State the number of lines in the material below that have "middle" in them, without any other text.
*** Block opens ***
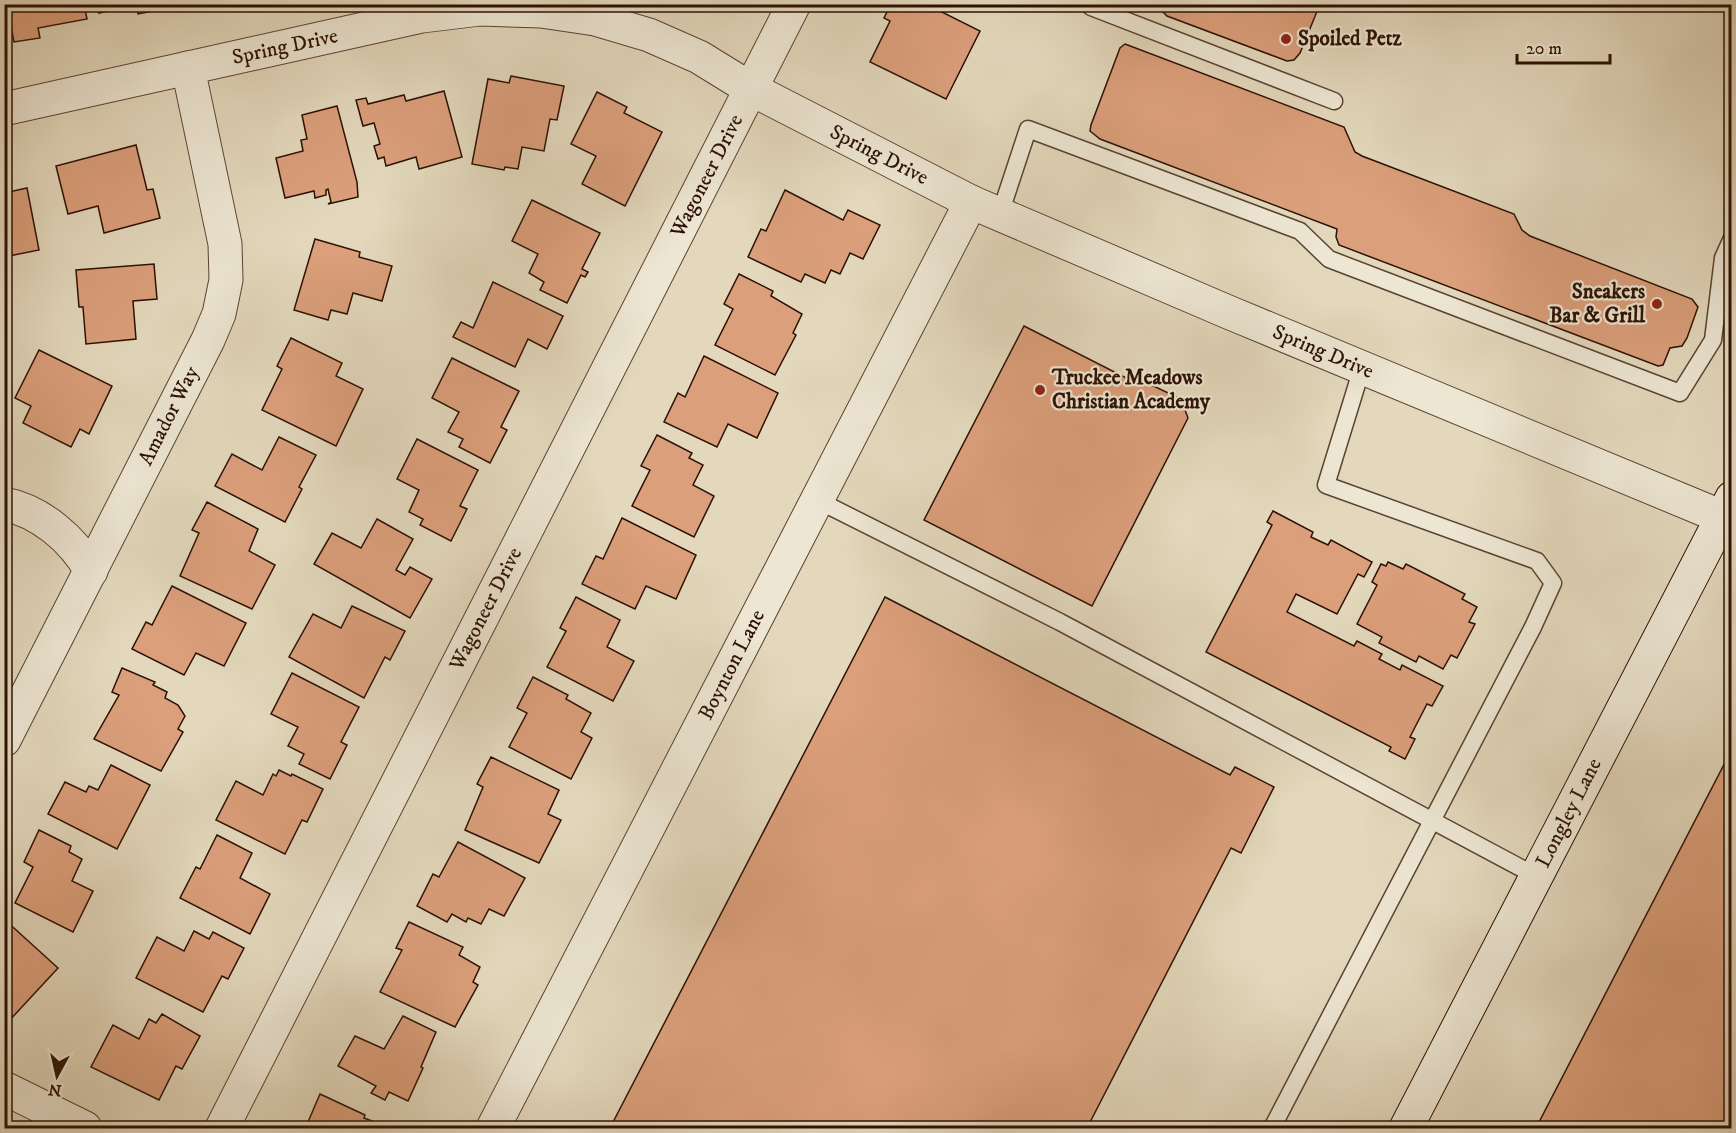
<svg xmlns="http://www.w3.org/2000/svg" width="1736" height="1133" font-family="'IM FELL DW Pica',serif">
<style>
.building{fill:#db9f7b;stroke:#2c1104;stroke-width:1.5}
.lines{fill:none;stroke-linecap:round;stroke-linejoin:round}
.lane-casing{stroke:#5a4332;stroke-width:19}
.street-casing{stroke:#5a4332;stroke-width:35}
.secondary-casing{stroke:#2c1104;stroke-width:35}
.lane{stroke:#ede6d3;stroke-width:16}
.street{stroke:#ede6d3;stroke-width:33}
.secondary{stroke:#ede6d3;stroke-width:33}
.poi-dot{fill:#8f2418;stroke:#ede6d3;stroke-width:2}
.labels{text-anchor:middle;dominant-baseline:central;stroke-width:4.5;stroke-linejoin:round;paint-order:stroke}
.poi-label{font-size:21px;font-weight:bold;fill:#2c1104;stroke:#ede6d3;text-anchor:start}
.street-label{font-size:21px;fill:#2c1104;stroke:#ede6d3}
</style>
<rect width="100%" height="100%" fill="#e3d8bc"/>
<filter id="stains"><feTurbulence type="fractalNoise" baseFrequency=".00333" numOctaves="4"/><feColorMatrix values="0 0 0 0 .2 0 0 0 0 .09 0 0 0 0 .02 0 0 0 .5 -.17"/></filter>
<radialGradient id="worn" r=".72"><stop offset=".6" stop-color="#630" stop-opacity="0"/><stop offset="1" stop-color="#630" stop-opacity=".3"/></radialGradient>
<g class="building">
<path d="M84,4L87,19L38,28L40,38L14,42L7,6L16,4Z"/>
<path d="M97,4H176V7L138,14L136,5L99,13Z"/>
<path d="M891,4H926L980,31L946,99L870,62L890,21L884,18Z"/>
<path d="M1160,4H1320L1300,53L1294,60L1287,61L1167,16L1161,10Z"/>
<path d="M1125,44L1344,127L1355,152L1362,156L1514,214L1522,230L1530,236L1692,299L1698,307L1687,338L1682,346L1670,348L1663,365L1658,366L1339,245L1336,237L1337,229L1100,139L1090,131L1091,125L1120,48Z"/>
<path d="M511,76L564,86L557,120L550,119L544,151L522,147L518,169L505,167L504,170L472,164L488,79L509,83Z"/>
<path d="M444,91L462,157L419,169L416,157L386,166L384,157L378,159L374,146L380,144L374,123L363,126L356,100L366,98L368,104L404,95L406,101Z"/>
<path d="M597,92L627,107L624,113L662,132L625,206L582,184L596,156L571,144Z"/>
<path d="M337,106L357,182L358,197L328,204L331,202L328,189L326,190V195L315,198L314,191L285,198L276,158L303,151L301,140L307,139L302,115Z"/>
<path d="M136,145L147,190L153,189L160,218L104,233L98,206L68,214L56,166Z"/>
<path d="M27,188L39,250L4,257V193Z"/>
<path d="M785,190L843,220L848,210L880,225L863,259L850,253L840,274L831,270L825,283L805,274L801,282L748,257L761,229L766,231Z"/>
<path d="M532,200L600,233L582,269L588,272L585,277L581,275L567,303L540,290L544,282L529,273L538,254L512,241Z"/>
<path d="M315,239L360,252L359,257L392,266L382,301L353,293L347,314L331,310L328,320L294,310Z"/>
<path d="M154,264L157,299L133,301L136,339L86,344L83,307H79L76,270Z"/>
<path d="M739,274L773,291L771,296L802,314L793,333L796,335L775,375L715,345L733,309L724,304Z"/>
<path d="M493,282L563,316L547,349L528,339L515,367L453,337L461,322L473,328Z"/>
<path d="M1024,326L1134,382L1141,380L1181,399L1188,418L1092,606L924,520Z"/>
<path d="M291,338L342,363L336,376L363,389L336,446L262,410L282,369L277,366Z"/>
<path d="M39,350L112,386L89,434L80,429L71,447L23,423L31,406L15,398Z"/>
<path d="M704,356L778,393L757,438L728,424L717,447L664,422L678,393L685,397Z"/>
<path d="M452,358L519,391L501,427L507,430L490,463L459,447L463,439L448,432L459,412L432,398Z"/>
<path d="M657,435L692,453L689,458L703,465L693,485L714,496L694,537L632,506L650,470L641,466Z"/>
<path d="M279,437L316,455L299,487L302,489L285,522L215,486L232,454L262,470Z"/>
<path d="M417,439L478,470L460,506L467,509L451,541L420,525L423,519L409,512L419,490L397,479Z"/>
<path d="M207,502L258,529L249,551L275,565L252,609L180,576L199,533L192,530Z"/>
<path d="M1273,511L1313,532L1311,537L1328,545L1331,540L1372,562L1364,577L1358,574L1337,614L1296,594L1287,612L1354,646L1357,641L1382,654L1379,659L1400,670L1402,665L1443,686L1432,706L1427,704L1410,737L1415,739L1405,759L1389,751L1391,747L1206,652L1272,525L1267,522Z"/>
<path d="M622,518L696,555L676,599L646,586L635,609L582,584L596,556L603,559Z"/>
<path d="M377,519L413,539L396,570L405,575L410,567L432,579L410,618L314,564L332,533L361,548Z"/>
<path d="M1388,562L1403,569L1406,564L1465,594L1462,599L1477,607L1469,622L1475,624L1457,658L1451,655L1443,669L1419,656L1416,662L1379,643L1382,637L1357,624L1377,585L1372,582L1381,564L1386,566Z"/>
<path d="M172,586L246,623L224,666L196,653L184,675L132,649L146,622L152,625Z"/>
<path d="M576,597L620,620L607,647L634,661L613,701L547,667L566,631L560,628Z"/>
<path d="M885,597L1230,775L1235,767L1274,787L1241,853L1231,848L1087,1128H610Z"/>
<path d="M352,606L405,631L390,660L385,657L364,698L289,657L313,614L341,628Z"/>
<path d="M122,668L155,682L153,685L167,692L165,698L178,705L185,716L178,729L183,732L161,771L94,739L119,695L112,692Z"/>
<path d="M292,673L359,707L341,742L347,745L330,779L299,764L304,754L288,746L298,727L271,714Z"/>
<path d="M533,677L568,695L566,699L591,713L581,732L592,738L571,779L509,747L527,713L517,708Z"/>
<path d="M1732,749V1128H1536Z"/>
<path d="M491,757L559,790L548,814L561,820L539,863L465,830L483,787L477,784Z"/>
<path d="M111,765L150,785L117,849L48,814L65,782L86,792L89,786L98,790Z"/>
<path d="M279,770L291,776L292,774L323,789L307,822L302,820L285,854L216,820L236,781L263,795L273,774L276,776Z"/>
<path d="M39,830L71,846L69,852L82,859L72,881L93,891L73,932L15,903L33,867L24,862Z"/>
<path d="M217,835L252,853L240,878L270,894L250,934L180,898L196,867L200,869Z"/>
<path d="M458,842L525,878L504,916L489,909L481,924L468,918L466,922L452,914L447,922L417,906L433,874L439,877Z"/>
<path d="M4,919L58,968L8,1022L4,1018Z"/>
<path d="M409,922L463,947L459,955L480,967L473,982L478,985L455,1027L380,992L402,950L396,948Z"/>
<path d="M194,931L209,939L213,932L244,948L228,979L222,976L203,1012L136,978L157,937L184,951Z"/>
<path d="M162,1014L200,1036L182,1069L176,1066L159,1100L91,1067L113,1025L139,1039L149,1019L156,1023Z"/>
<path d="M403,1016L436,1032L421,1067L423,1068L408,1101L389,1092L385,1100L371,1093L376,1086L338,1066L355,1036L384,1049Z"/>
<path d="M320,1094L365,1115L364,1118L372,1121L369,1128H308L311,1123L308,1122Z"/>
</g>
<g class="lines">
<defs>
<g id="lane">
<path d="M1091,7L1334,101"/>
<path d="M1000,214L1028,129L1300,231L1329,259L1680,393L1713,340L1723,258L1732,238"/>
<path d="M817,500L1060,622L1536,876"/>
<path d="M1272,1128L1533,627L1553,583L1537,561L1326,485L1362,368"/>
</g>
<g id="street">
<path d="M4,109L422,16L480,9L541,11L595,19L649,35L699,57L751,89L971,202L1228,312L1722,517"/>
<path d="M4,504C40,511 73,539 91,571"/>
<path d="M4,740L208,340L219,314L226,280L225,244L188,68"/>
<path d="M4,1088L85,1128"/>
<path d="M222,1128L794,4"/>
<path d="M493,1128L971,202"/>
</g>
<path id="secondary" d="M1406,1128L1732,498"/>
</defs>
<use href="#lane" class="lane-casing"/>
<use href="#street" class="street-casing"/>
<use href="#secondary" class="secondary-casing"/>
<use href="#lane" class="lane"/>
<use href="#street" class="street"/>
<use href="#secondary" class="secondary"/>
</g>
<g class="poi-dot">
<circle cx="1286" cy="39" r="6"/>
<circle cx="1657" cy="304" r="6"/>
<circle cx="1040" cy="390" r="6"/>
</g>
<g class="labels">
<g class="poi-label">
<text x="1298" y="39">Spoiled Petz</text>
<text x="1645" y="292" text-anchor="end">Sneakers<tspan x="1645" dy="24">Bar &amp; Grill</tspan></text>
<text x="1052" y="378">Truckee Meadows<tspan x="1052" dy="24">Christian Academy</tspan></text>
</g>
<g class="street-label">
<text transform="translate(285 47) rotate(-12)">Spring Drive</text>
<text transform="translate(879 155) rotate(27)">Spring Drive</text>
<text transform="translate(707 176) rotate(-63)">Wagoneer Drive</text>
<text transform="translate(1323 352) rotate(23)">Spring Drive</text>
<text transform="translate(169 416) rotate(-63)">Amador Way</text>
<text transform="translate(486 609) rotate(-63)">Wagoneer Drive</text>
<text transform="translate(732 665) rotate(-63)">Boynton Lane</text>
<text transform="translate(1569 813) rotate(-63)">Longley Lane</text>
</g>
</g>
<rect width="1736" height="1133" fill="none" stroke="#e3d8bc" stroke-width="24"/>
<rect x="6" y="6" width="1724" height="1121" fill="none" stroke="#2c1104" stroke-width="3"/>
<rect x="12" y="12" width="1712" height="1109" fill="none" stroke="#2c1104" stroke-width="1.5"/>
<g transform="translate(57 1076) rotate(188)" stroke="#ede6d3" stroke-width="4.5" paint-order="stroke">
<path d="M0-4.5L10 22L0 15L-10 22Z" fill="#2c1104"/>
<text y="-9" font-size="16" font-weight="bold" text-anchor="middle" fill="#2c1104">N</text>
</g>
<path d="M1517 54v9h93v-9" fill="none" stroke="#2c1104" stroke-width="3"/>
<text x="1526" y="54" font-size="18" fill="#2c1104" stroke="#ede6d3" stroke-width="4.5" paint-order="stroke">20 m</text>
<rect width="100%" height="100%" filter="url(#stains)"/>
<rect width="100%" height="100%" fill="url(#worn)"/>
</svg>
*** Block closes ***
• **YOUR RESPONSE**
2